Three Worlds

I offer a seminar on “conflict resolution,” a gift from my good friend John Scherer, called Face the Tiger. It is comprised of two parts: Pinch Theory which describes how conflict arises, and The Three Worlds, which provides a pathway out of the conflict, a way to turn conflict into reward, a way to have conversation about conflict in a voice that others can hear.

The premise of Pinch Theory is that we each perceive each and every interaction through the lens of our own experience. When I see you say X, in my world, I experience it this way or that way based upon my own unique experiences. Below, I describe a beautiful and profound example of this phenomenon. I hope you enjoy it.

One of my favorite podcasts is Krista Tippett’s On Being. This morning, I listened to her interview with Padraig O Tuama and Marilyn Nelson. To close, Tippett had them both do a reading. Marilyn Nelson read from her book The Children’s Moon. Nelson’s mother was an African American teacher in Salina, KS in the 1950s. Nelson has a photograph of her mother’s 2nd grade class from 1954 – her mother, an African American woman and her 20 white, seven year old students. Truly history making to have a black woman teach white children in that era.

Nelson, who is a poet laureate, asked 20 of her poet friends to adopt one of these children, create a back story, and write a poem about each which, together with her own poem about her mother, became the book The Children’s Moon. Nelson read her poem, The Children’s Moon. She explains that “the children’s moon is the moon that you see sometimes in the morning; you see a faint moon in the sky.”  This is the poem as I have transcribed it.
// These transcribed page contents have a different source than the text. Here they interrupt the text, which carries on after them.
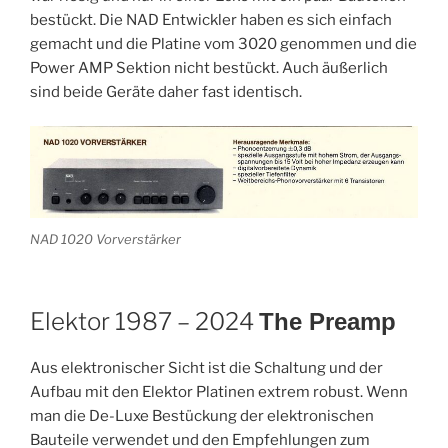
bestückt. Die NAD Entwickler haben es sich einfach
gemacht und die Platine vom 3020 genommen und die
Power AMP Sektion nicht bestückt. Auch äußerlich
sind beide Geräte daher fast identisch.
NAD 1020 Vorverstärker
Elektor 1987 – 2024
The Preamp
Aus elektronischer Sicht ist die Schaltung und der
Aufbau mit den Elektor Platinen extrem robust. Wenn
man die De-Luxe Bestückung der elektronischen
Bauteile verwendet und den Empfehlungen zum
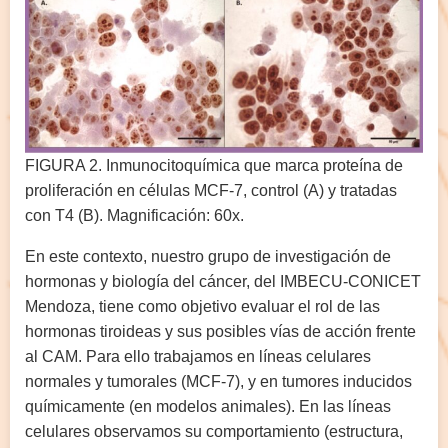
FIGURA 2. Inmunocitoquímica que marca proteína de
proliferación en células MCF-7, control (A) y tratadas
con T4 (B). Magnificación: 60x.
En este contexto, nuestro grupo de investigación de
hormonas y biología del cáncer, del IMBECU-CONICET
Mendoza, tiene como objetivo evaluar el rol de las
hormonas tiroideas y sus posibles vías de acción frente
al CAM. Para ello trabajamos en líneas celulares
normales y tumorales (MCF-7), y en tumores inducidos
químicamente (en modelos animales). En las líneas
celulares observamos su comportamiento (estructura,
The lines and stanzas are my own; I could not find the poem itself on the Internet.

In my navy shirt waist dress and three inch heels,

my pearl clip-ons and newly red rinsed curls

I smoothed on lipstick,

lipstick marked my girls,

saluted and held thumbs up to my darling Mel

and drove myself to school for the first day.

 

Over the school yard a silver lozenge

dissolved into the morning’s blue cauldron

 

Enter 20 seven year old white children

“Look children” I said as they found their desks

“The children’s moon, a special good luck sign”

 

We pledged allegiance and silently prayed

George Washington watched sternly from his frame.

I turned to the black board and wrote my name.

 

I thought I heard…

“She’s the real teacher’s maid,”

I thought I heard…

Echoes of history.

 

But when I turned,

Every child in the room had one hand up

Asking “What is the children’s moon?”